In support of this request, CP states that a key CP witness, John Nash, will be unavailable to CP for the hearing which will impair its ability to evaluate the case that it has to meet. CP also argues that it received notice of the hearing on April 5, 2002, and that the amendment of FE's application requires the review of work already done in preparation for the hearing. The closure of the Prince Rupert Grain Terminal is also raised as evidence of the negligible impact a delay will have on FE.

Agency analysis and finding

In Decision No. LET-R-101-2002 dated April 5, 2002, the Agency concluded that it would accept FE's amended application as part of these ongoing proceedings. In this Decision, the Agency directed the holding of a public hearing into FE's application.

At that time, the Agency anticipated that over three weeks preparation time would be adequate for all concerned to capably respond to FE's case.

However, the Agency also acknowledged considerably before that time that, depending on the outcome of several interlocutory motions, a hearing may be required in this proceeding. Given this possibility and in order to assist CN, CP and FE in their preparation for any such hearing, the Agency instructed Agency counsel to contact each party and to indicate that a hearing was a possibility and that if such a hearing were to be called, it would take place during the last week in April, 2002. Agency counsel so advised the parties, through their counsel, on March 25, 26 and 27, 2002.

The Agency has already found by Decision No. LET-R-101-2002, that FE's amendment has not changed the essence of its application.

In these circumstances, the Agency shall not delay the hearing scheduled to commence in Winnipeg on April 29, 2002. The pre-hearing time available for preparation following the first indication of a possible hearing date, the available time following the formal announcement of the hearing on April 5th, as well as the continuing opportunities for the parties to prepare their cases at what will amount to a two week hearing militates against any delay of this hearing.

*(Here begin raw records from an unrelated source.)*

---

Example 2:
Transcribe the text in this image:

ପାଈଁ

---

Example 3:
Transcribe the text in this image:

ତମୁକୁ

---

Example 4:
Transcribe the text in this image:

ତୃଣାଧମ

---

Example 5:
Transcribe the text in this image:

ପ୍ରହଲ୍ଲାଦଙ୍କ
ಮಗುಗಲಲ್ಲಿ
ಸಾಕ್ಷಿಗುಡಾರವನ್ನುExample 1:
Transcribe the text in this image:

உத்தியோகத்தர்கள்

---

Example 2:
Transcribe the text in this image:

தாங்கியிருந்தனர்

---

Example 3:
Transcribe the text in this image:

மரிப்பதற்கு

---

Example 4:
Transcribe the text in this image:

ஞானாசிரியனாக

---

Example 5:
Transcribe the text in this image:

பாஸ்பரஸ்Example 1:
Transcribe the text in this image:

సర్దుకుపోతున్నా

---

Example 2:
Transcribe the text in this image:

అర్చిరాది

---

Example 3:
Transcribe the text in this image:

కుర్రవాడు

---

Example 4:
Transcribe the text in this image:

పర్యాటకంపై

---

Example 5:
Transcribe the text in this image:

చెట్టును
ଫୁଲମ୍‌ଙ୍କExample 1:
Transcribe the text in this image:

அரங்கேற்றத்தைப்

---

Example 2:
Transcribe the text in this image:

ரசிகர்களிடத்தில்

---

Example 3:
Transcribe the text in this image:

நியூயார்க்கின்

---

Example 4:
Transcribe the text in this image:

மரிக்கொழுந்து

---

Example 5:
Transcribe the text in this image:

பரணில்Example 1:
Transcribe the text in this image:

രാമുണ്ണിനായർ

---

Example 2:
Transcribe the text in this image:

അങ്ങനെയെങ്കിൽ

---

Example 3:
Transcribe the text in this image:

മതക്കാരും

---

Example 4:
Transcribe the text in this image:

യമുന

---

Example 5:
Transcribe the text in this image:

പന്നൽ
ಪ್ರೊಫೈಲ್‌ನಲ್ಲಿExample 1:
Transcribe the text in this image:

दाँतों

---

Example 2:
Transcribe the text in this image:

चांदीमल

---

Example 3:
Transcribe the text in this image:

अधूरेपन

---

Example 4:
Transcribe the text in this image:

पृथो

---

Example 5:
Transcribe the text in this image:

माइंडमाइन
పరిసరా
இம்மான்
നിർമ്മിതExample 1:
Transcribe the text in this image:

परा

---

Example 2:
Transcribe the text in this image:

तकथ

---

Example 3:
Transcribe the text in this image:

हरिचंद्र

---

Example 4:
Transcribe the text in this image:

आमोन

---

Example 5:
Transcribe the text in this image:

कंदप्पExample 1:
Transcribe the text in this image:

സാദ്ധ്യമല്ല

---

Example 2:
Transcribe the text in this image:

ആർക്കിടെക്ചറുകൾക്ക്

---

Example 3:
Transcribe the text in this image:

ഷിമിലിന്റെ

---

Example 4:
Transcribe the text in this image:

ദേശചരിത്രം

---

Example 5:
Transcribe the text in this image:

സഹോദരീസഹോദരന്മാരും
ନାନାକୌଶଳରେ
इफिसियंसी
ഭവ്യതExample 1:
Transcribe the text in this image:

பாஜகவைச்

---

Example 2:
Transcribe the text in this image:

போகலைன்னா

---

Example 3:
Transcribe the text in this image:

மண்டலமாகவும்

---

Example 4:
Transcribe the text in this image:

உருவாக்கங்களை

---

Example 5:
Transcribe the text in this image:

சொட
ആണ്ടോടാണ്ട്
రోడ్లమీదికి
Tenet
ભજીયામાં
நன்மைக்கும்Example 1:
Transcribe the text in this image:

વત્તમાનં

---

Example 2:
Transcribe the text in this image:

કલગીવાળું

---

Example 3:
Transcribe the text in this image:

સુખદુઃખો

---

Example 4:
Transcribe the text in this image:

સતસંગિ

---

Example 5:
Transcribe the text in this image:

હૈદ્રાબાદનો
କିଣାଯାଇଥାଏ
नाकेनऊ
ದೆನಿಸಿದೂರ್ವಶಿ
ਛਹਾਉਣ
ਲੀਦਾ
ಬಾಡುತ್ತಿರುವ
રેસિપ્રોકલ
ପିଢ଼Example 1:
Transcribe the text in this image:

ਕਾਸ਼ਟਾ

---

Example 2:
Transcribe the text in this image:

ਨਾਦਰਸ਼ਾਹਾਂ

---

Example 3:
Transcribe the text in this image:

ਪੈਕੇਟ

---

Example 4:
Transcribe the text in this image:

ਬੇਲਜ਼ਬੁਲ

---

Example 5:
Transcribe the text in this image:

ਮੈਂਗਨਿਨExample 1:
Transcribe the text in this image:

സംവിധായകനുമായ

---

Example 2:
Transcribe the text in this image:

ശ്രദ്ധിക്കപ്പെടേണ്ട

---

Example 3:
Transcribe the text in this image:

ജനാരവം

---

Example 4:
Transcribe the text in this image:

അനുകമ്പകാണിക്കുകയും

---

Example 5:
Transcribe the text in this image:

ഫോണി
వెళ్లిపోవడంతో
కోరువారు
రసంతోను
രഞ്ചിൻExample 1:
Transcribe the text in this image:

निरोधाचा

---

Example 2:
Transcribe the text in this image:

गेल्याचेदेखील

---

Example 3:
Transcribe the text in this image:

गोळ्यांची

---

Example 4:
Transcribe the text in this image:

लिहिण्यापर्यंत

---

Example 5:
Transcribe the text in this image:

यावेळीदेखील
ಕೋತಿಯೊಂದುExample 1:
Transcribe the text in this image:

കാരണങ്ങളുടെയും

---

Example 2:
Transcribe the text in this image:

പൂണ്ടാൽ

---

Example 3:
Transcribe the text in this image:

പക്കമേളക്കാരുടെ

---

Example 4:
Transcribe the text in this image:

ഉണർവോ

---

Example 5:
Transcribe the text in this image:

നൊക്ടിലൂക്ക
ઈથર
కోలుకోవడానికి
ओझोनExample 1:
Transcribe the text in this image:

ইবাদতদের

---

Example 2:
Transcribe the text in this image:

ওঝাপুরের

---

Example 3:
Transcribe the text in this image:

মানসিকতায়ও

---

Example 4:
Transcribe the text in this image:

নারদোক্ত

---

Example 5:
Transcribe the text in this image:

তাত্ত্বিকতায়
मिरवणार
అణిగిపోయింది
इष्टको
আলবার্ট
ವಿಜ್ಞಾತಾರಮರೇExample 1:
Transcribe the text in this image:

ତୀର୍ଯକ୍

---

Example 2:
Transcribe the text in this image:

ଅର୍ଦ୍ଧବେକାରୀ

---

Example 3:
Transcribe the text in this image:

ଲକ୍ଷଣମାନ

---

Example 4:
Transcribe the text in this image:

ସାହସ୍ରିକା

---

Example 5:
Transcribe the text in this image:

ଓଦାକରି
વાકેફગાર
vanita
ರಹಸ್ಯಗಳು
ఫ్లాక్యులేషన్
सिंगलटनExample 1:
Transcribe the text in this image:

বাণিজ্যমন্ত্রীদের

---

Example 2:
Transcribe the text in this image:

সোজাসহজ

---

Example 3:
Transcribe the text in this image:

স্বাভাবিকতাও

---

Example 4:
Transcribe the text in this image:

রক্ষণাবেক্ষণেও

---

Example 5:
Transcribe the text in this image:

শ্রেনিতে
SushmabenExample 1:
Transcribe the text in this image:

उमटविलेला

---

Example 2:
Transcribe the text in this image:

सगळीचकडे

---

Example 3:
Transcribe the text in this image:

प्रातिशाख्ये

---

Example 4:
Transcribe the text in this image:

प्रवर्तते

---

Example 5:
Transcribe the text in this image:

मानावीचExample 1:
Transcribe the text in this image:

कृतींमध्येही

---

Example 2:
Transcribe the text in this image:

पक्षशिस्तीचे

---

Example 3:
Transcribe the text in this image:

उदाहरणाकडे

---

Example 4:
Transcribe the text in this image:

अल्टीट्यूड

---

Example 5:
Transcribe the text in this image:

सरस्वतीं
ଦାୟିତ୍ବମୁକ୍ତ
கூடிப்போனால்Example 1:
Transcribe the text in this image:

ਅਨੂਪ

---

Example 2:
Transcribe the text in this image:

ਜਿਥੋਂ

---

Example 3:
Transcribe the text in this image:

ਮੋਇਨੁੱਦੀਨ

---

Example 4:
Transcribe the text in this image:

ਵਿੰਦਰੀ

Regarding Mr. Nash's absence during the week of April 29th, the Agency acknowledges Mr. Nash's expertise. It is noted, however, that he will be absent only for the week of April 29th. The Agency's hearing will continue during the following week, until May 9th, so that Mr. Nash will be available to CP during this portion of the hearing - as well as during the pre-hearing phases. Accordingly, the delay of the hearing on this ground is also denied.